Metaoberflächen – Strukturierte Optik für industrielle Anwendungen

Fortschrittliche Lichtsteuerung: Ein Laser trifft auf ein Metagitter, das die Lichtwellen auch bei steilen Einfallswinkeln lenkt und so neue optische Anwendungen ermöglicht

Durch Metaoberflächen lassen sich optische Funktionen direkt auf strukturierten Flächen umsetzen. Aktuelle Entwicklungen am Fraunhofer IOF, KIT, der LMU und Fraunhofer ENAS zeigen Lösungen für fokussierende, spektral selektive und schaltbare Metaoptiken. Diese lassen sich prozesstauglich herstellen und in Sensorik, Mikrospektroskopie, AR-Komponenten und industrielle Bildverarbeitung integrieren. Auch flexible Substrate und photonische Systeme werden berücksichtigt.

**Datensatzauszug**
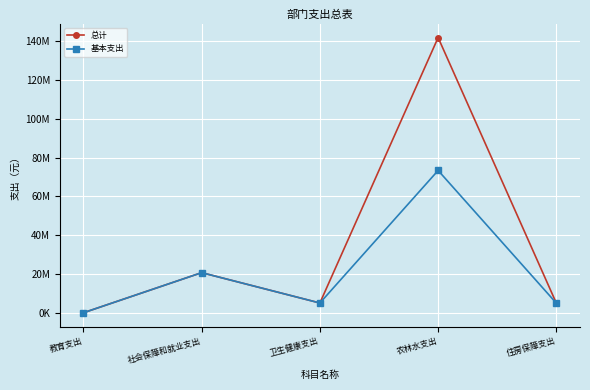

What is the difference between the highest and lowest values at 农林水支出?

68200000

**Fragen zum Material**
(a) Prüfen Sie, ob die folgenden Aussagen mit dem Textauszug übereinstimmen, und belegen Sie jedes Ja oder Nein mit einem wörtlichen Zitat: (i) Mit Metaoberflächen lassen sich optische Funktionen direkt auf strukturierten Flächen realisieren. (ii) Die beschriebenen Metaoptiken sind ausschließlich für starre Substrate ausgelegt. (iii) Das Metagitter lenkt Lichtwellen nur bei flachen Einfallswinkeln.
(b) An welchen Einrichtungen finden laut Textauszug die aktuellen Entwicklungen zu Metaoptiken statt?
Als Grundlage dient ausschließlich der Textauszug.

**Lösungsteil**
(a)
(i) Ja: „Durch Metaoberflächen lassen sich optische Funktionen direkt auf strukturierten Flächen umsetzen.“
(ii) Nein: „Auch flexible Substrate und photonische Systeme werden berücksichtigt.“
(iii) Nein: „das die Lichtwellen auch bei steilen Einfallswinkeln lenkt“

(b) Am Fraunhofer IOF, am KIT, an der LMU und am Fraunhofer ENAS.